How do you run an enterprise forecast that is accurate enough for board-level confidence? By establishing strict stage progression criteria tied to buyer behaviour rather than seller action, and by inspecting committed pipeline at the individual opportunity level rather than accepting aggregate roll-ups. Accurate enterprise forecasting requires: clear stage definitions based on what the buyer has agreed to or demonstrated (a formal evaluation, a signed NDA, a completed security review, an approved business case) rather than what the seller has done; a committed category based on evidence of economic buyer engagement and a specific close timeline — not optimism about deal size; and a rigorous weekly deal review where each committed opportunity is examined for the specific risk that could cause it to slip or not close, with a mitigation plan for each identified risk. The most common enterprise forecast failure is calling deals as committed before the economic buyer is confirmed — large enterprise deals frequently stall when the business champion lacks the authority to close without a senior executive engagement that was never achieved.
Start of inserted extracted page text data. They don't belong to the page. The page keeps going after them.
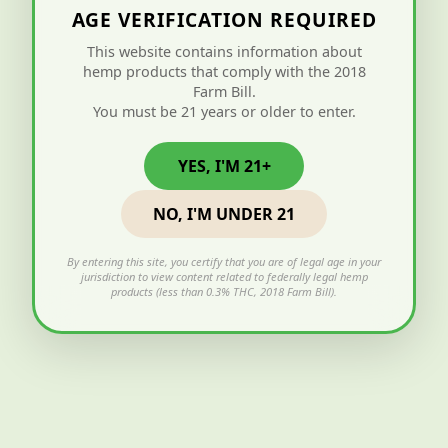
AGE VERIFICATION REQUIRED
This website contains information about
hemp products that comply with the 2018
Farm Bill.
You must be 21 years or older to enter.
YES, I'M 21+
NO, I'M UNDER 21
By entering this site, you certify that you are of legal age in your
jurisdiction to view content related to federally legal hemp
products (less than 0.3% THC, 2018 Farm Bill).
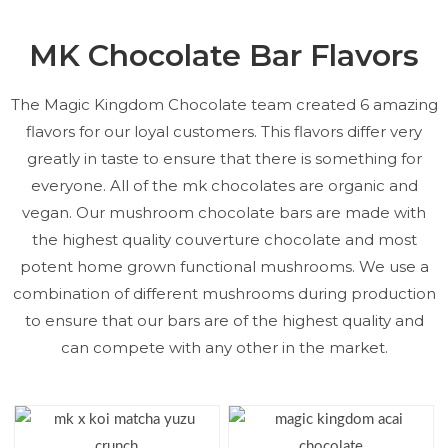
MK Chocolate Bar Flavors
The Magic Kingdom Chocolate team created 6 amazing
flavors for our loyal customers. This flavors differ very
greatly in taste to ensure that there is something for
everyone. All of the mk chocolates are organic and
vegan. Our mushroom chocolate bars are made with
the highest quality couverture chocolate and most
potent home grown functional mushrooms. We use a
combination of different mushrooms during production
to ensure that our bars are of the highest quality and
can compete with any other in the market.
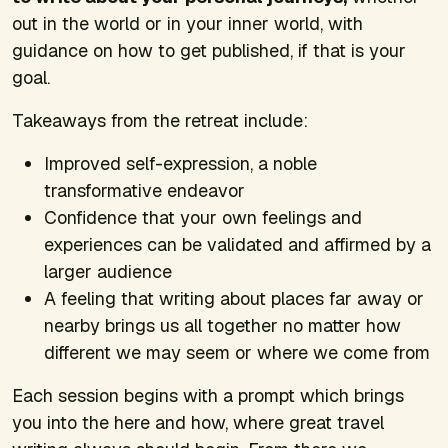
out in the world or in your inner world, with
guidance on how to get published, if that is your
goal.
Takeaways from the retreat include:
Improved self-expression, a noble
transformative endeavor
Confidence that your own feelings and
experiences can be validated and affirmed by a
larger audience
A feeling that writing about places far away or
nearby brings us all together no matter how
different we may seem or where we come from
Each session begins with a prompt which brings
you into the here and how, where great travel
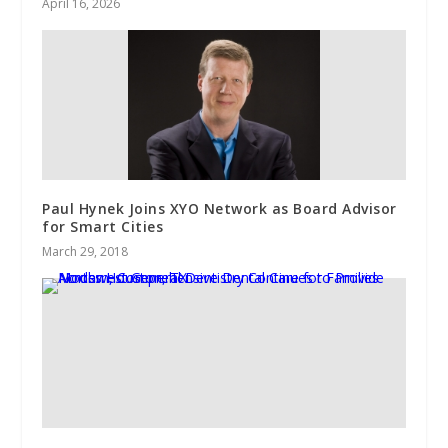
April 16, 2026
Paul Hynek Joins XYO Network as Board Advisor
for Smart Cities
March 29, 2018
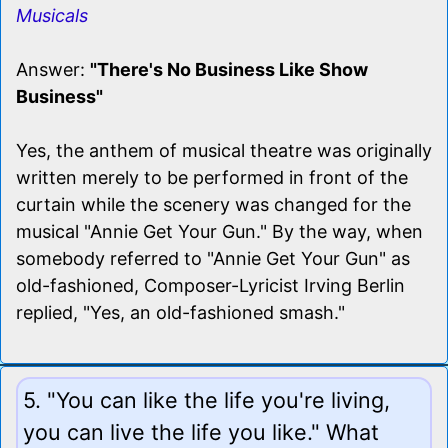
Musicals
Answer:
"There's No Business Like Show
Business"
Yes, the anthem of musical theatre was originally
written merely to be performed in front of the
curtain while the scenery was changed for the
musical "Annie Get Your Gun." By the way, when
somebody referred to "Annie Get Your Gun" as
old-fashioned, Composer-Lyricist Irving Berlin
replied, "Yes, an old-fashioned smash."
5. "You can like the life you're living,
you can live the life you like." What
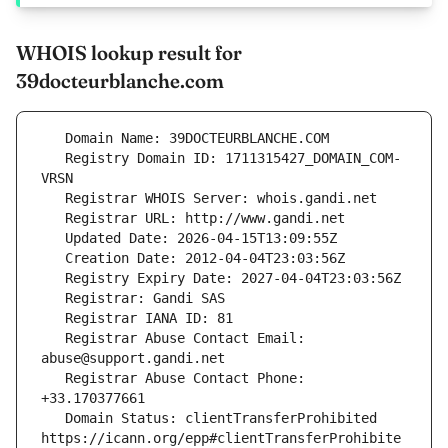
WHOIS lookup result for
39docteurblanche.com
   Registry Domain ID: 1711315427_DOMAIN_COM-
   Registrar Abuse Contact Email: 
   Registrar Abuse Contact Phone: 
   Domain Status: clientTransferProhibited 
https://icann.org/epp#clientTransferProhibite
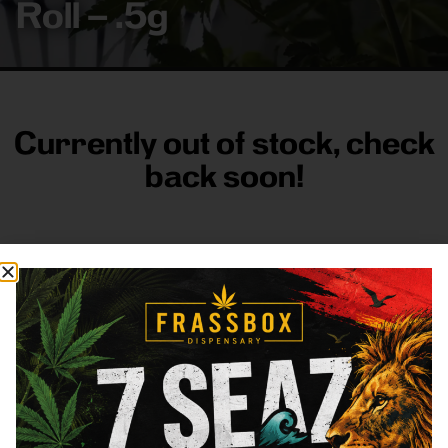
Roll – .5g
Currently out of stock, check
back soon!
FRASS BOX
Directions
Shop All
Company
Resources
Sign
up for
3633
Categories
About
General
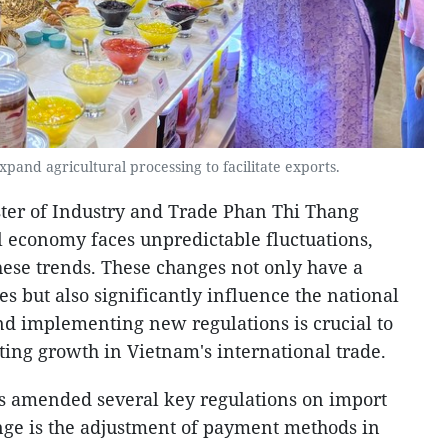
pand agricultural processing to facilitate exports.
ster of Industry and Trade Phan Thi Thang
l economy faces unpredictable fluctuations,
hese trends. These changes not only have a
s but also significantly influence the national
d implementing new regulations is crucial to
ting growth in Vietnam's international trade.
s amended several key regulations on import
nge is the adjustment of payment methods in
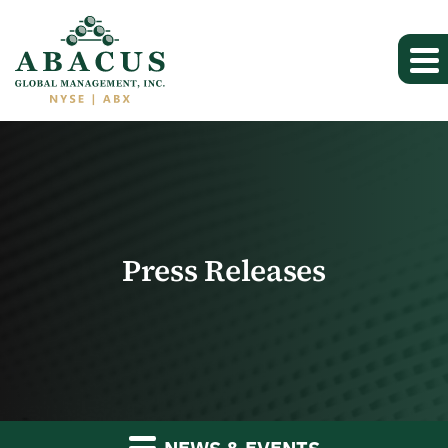
Press Releases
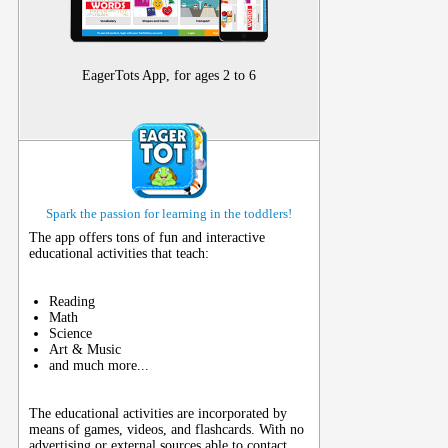
EagerTots App, for ages 2 to 6
Spark the passion for learning in the toddlers!
The app offers tons of fun and interactive
educational activities that teach:
Reading
Math
Science
Art & Music
and much more...
The educational activities are incorporated by
means of games, videos, and flashcards. With no
advertising or external sources able to contact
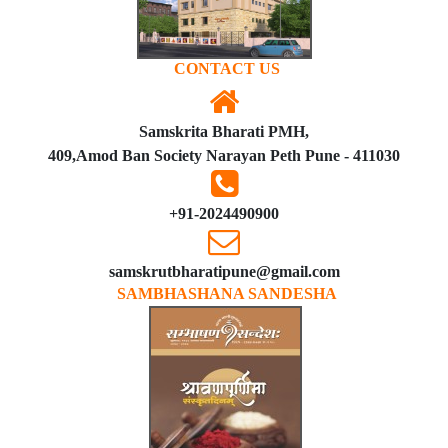
CONTACT US
Samskrita Bharati PMH,
409,Amod Ban Society Narayan Peth Pune - 411030
+91-2024490900
samskrutbharatipune@gmail.com
SAMBHASHANA SANDESHA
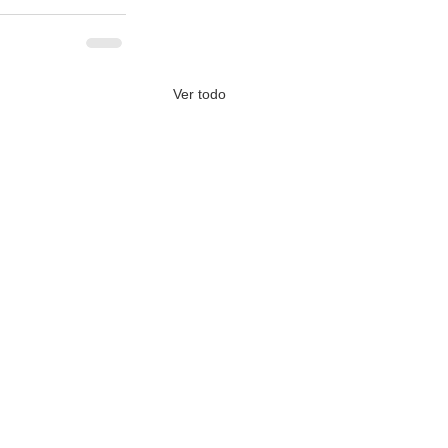
Ver todo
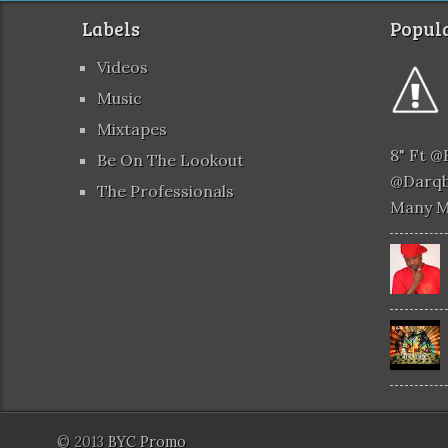
Labels
Popula
Videos
Music
Mixtapes
8" Ft 
Be On The Lookout
@darqb
The Professionals
Many 
© 2013
BYC Promo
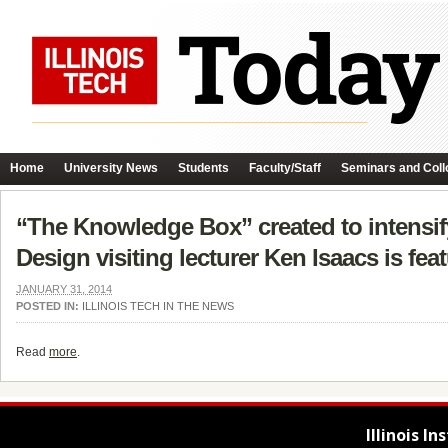
Home
University News
Students
Faculty/Staff
Seminars and Coll
“The Knowledge Box” created to intensify
Design visiting lecturer Ken Isaacs is fea
JANUARY 31, 2014
POSTED IN:
ILLINOIS TECH IN THE NEWS
Read
more
.
Illinois I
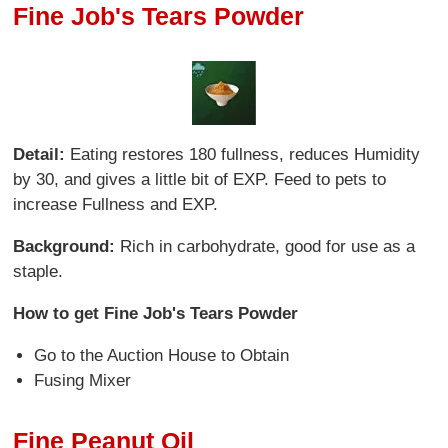
Fine Job's Tears Powder
Detail:
Eating restores 180 fullness, reduces Humidity
by 30, and gives a little bit of EXP. Feed to pets to
increase Fullness and EXP.
Background:
Rich in carbohydrate, good for use as a
staple.
How to get Fine Job's Tears Powder
Go to the Auction House to Obtain
Fusing Mixer
Fine Peanut Oil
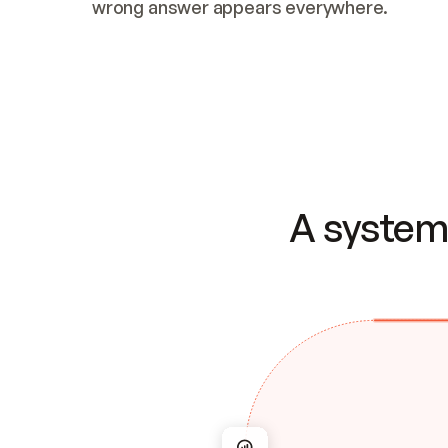
wrong answer appears everywhere.
A system 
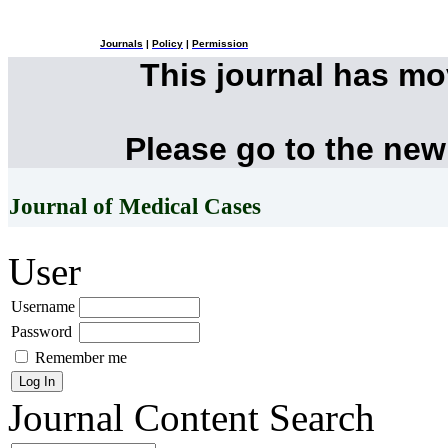
Journals
|
Policy
|
Permission
This journal has m
Please go to the new
Journal of Medical Cases
User
Username
Password
Remember me
Journal Content
Search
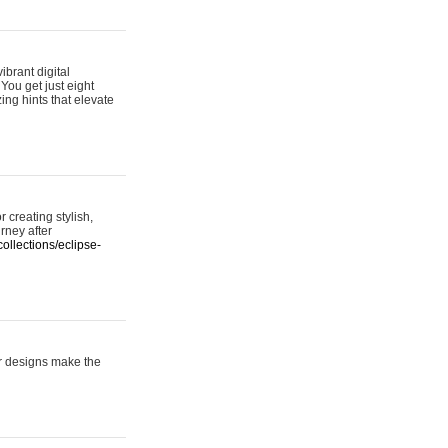
ibrant digital
 You get just eight
ing hints that elevate
 creating stylish,
urney after
ollections/eclipse-
er designs make the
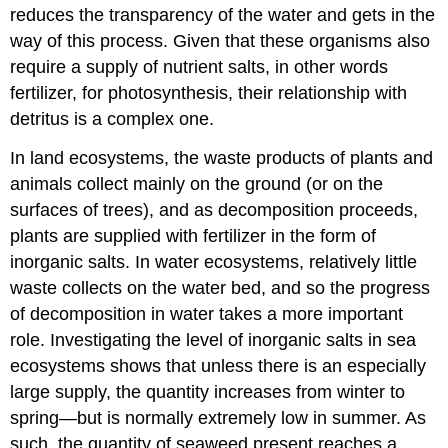
reduces the transparency of the water and gets in the
way of this process. Given that these organisms also
require a supply of nutrient salts, in other words
fertilizer, for photosynthesis, their relationship with
detritus is a complex one.
In land ecosystems, the waste products of plants and
animals collect mainly on the ground (or on the
surfaces of trees), and as decomposition proceeds,
plants are supplied with fertilizer in the form of
inorganic salts. In water ecosystems, relatively little
waste collects on the water bed, and so the progress
of decomposition in water takes a more important
role. Investigating the level of inorganic salts in sea
ecosystems shows that unless there is an especially
large supply, the quantity increases from winter to
spring—but is normally extremely low in summer. As
such, the quantity of seaweed present reaches a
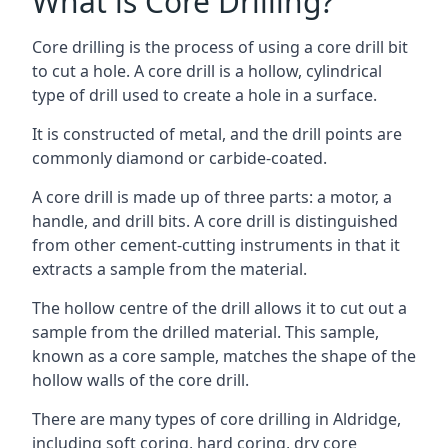
What is Core Drilling?
Core drilling is the process of using a core drill bit
to cut a hole. A core drill is a hollow, cylindrical
type of drill used to create a hole in a surface.
It is constructed of metal, and the drill points are
commonly diamond or carbide-coated.
A core drill is made up of three parts: a motor, a
handle, and drill bits. A core drill is distinguished
from other cement-cutting instruments in that it
extracts a sample from the material.
The hollow centre of the drill allows it to cut out a
sample from the drilled material. This sample,
known as a core sample, matches the shape of the
hollow walls of the core drill.
There are many types of core drilling in Aldridge,
including soft coring, hard coring, dry core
How do you develop an enterprise AE who has strong relationships but consistently loses competitive evaluations? By diagnosing the specific loss pattern — the stage at which competitive deals are being lost, the win/loss themes, and the gap in the AE's competitive strategy — before prescribing development. Relationship-strong AEs who lose competitive evaluations typically fall into one of three patterns: they win the champion but never access the economic buyer (the champion cannot close the deal internally against a competing vendor the economic buyer prefers); they fail to differentiate effectively against competitive alternatives in the formal evaluation (their demonstrations are feature-based rather than outcome-differentiated); or they lose on commercial terms (the deal structure and pricing do not survive procurement). Each has a different coaching response: economic buyer access requires coaching on multi-threading and executive sponsorship; differentiation requires demonstration coaching and competitive positioning work; commercial loss requires proposal and negotiation coaching. Prescribing generic development without the loss diagnosis produces unfocused coaching that does not address the actual gap.